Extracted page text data
──────────────────────────────

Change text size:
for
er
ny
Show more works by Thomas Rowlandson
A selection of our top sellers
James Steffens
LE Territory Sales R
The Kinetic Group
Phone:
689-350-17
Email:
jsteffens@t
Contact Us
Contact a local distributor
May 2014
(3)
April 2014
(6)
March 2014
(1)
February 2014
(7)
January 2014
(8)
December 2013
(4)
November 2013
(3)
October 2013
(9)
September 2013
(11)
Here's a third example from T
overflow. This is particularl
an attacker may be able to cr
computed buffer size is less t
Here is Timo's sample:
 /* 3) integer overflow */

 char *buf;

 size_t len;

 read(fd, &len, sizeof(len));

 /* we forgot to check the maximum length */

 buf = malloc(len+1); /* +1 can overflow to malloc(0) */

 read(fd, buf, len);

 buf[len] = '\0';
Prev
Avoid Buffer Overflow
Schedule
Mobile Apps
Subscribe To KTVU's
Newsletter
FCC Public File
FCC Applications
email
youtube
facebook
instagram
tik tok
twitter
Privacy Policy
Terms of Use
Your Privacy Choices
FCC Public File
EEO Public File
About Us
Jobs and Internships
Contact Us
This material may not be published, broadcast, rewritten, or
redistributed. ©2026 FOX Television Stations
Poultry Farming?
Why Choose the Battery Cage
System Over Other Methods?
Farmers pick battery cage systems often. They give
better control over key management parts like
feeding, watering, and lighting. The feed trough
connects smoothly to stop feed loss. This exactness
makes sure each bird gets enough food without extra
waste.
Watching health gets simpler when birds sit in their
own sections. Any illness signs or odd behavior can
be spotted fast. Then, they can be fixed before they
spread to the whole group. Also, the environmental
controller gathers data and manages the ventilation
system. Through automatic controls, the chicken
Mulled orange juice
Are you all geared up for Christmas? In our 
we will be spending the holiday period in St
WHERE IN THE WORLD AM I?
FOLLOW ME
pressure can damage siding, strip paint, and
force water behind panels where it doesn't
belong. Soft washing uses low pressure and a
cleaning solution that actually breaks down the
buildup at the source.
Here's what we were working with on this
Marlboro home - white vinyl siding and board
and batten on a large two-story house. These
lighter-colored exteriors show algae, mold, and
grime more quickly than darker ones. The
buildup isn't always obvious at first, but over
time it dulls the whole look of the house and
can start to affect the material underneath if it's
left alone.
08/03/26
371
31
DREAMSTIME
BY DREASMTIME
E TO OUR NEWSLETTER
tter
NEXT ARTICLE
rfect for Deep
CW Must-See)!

──────────────────────────────

_EXERCISE DESCRIPTION:_
Among the records above, find each line holding "feed" and list it.

_RESULT:_
feeding, watering, and lighting. The feed trough
connects smoothly to stop feed loss. This exactness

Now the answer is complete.